WHAT NEEDS TO BE DONE:
Copy out the entire listing below exactly, but without its pictures.

SUPPLIED INFORMATION:
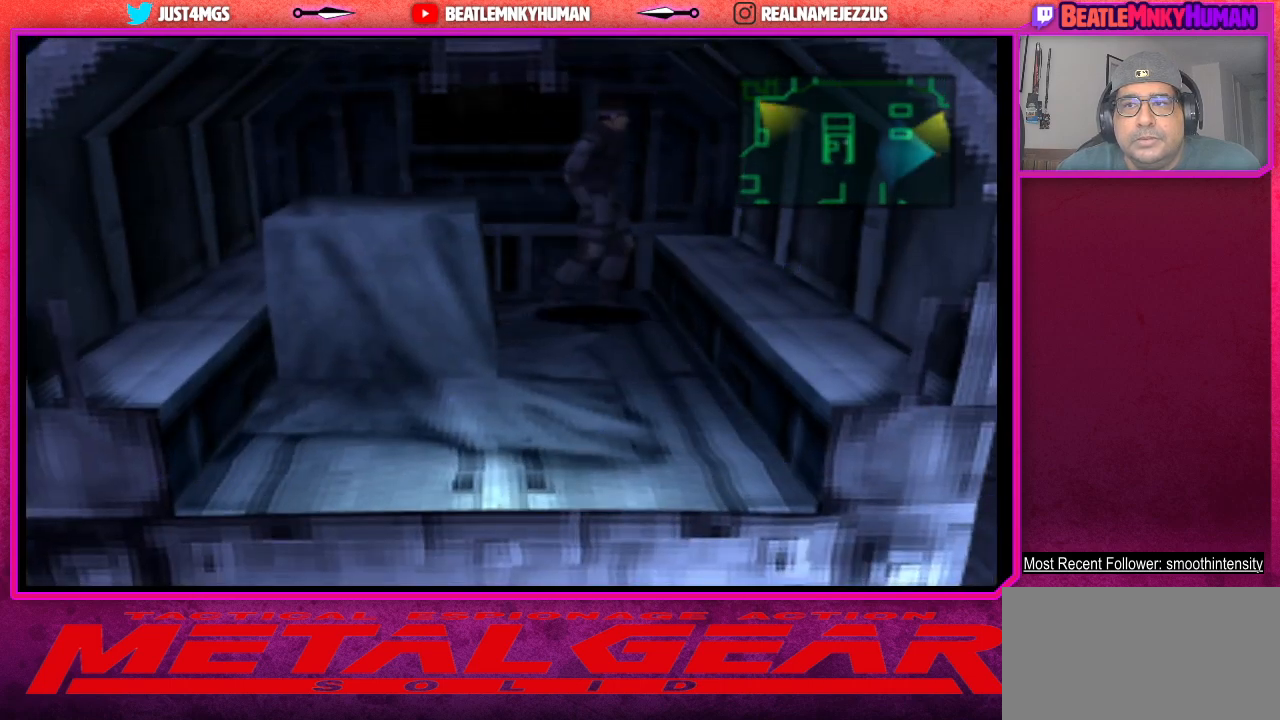
{"buttons": [], "left_stick": "center", "events": []}
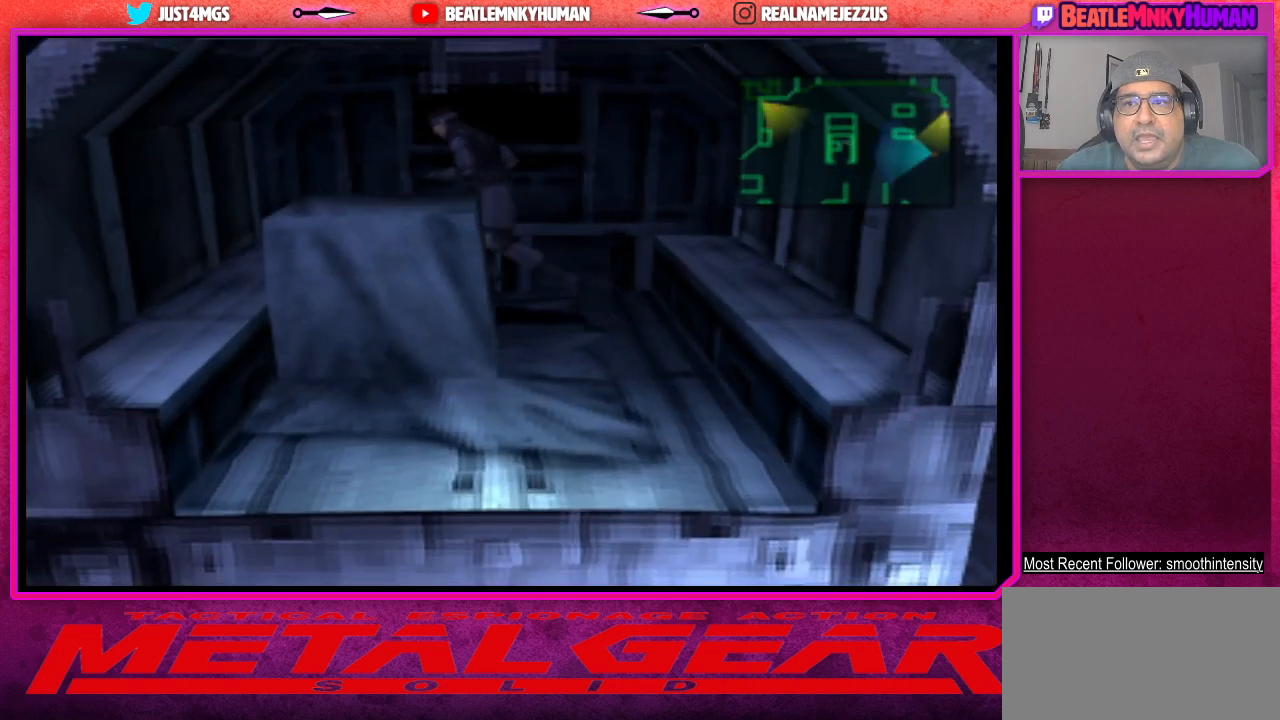
{"buttons": [], "left_stick": "center", "events": []}
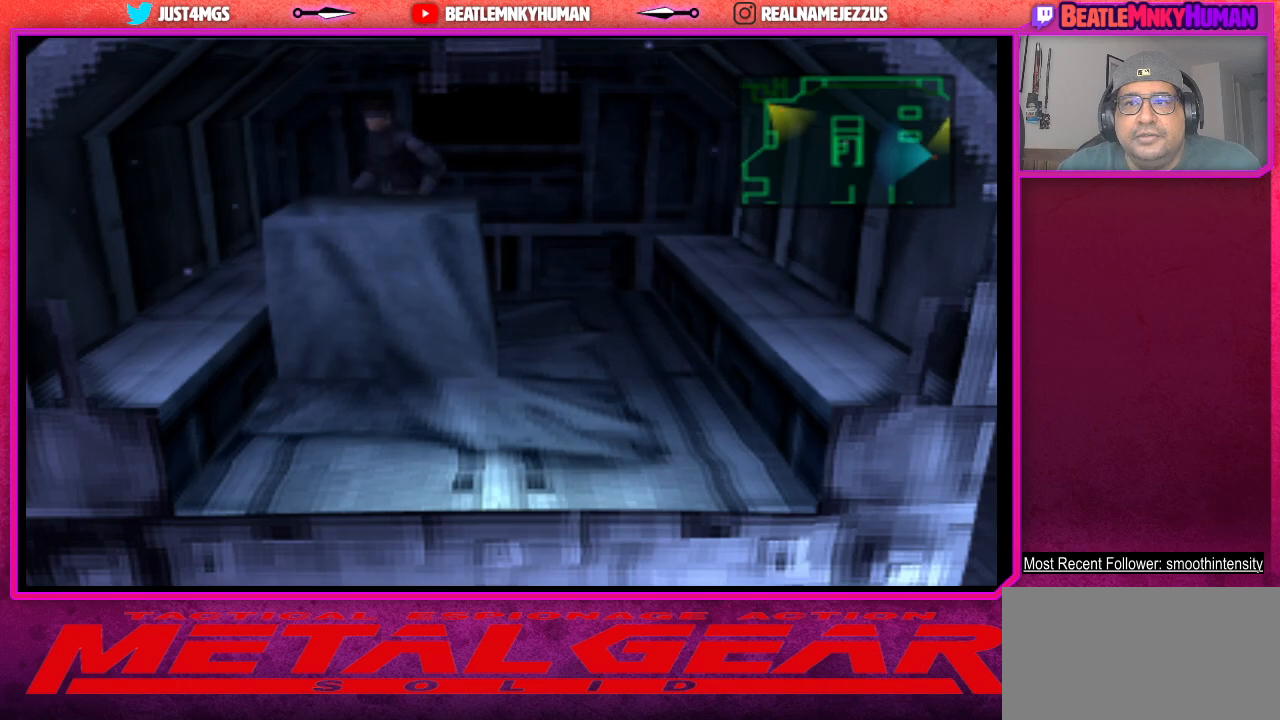
{"buttons": ["TRIANGLE"], "left_stick": "center", "events": [[500, "TRIANGLE", "down"]]}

TASK OUTPUT:
{"buttons": [], "left_stick": "center", "events": []}
{"buttons": [], "left_stick": "center", "events": []}
{"buttons": ["TRIANGLE"], "left_stick": "center", "events": [[500, "TRIANGLE", "down"]]}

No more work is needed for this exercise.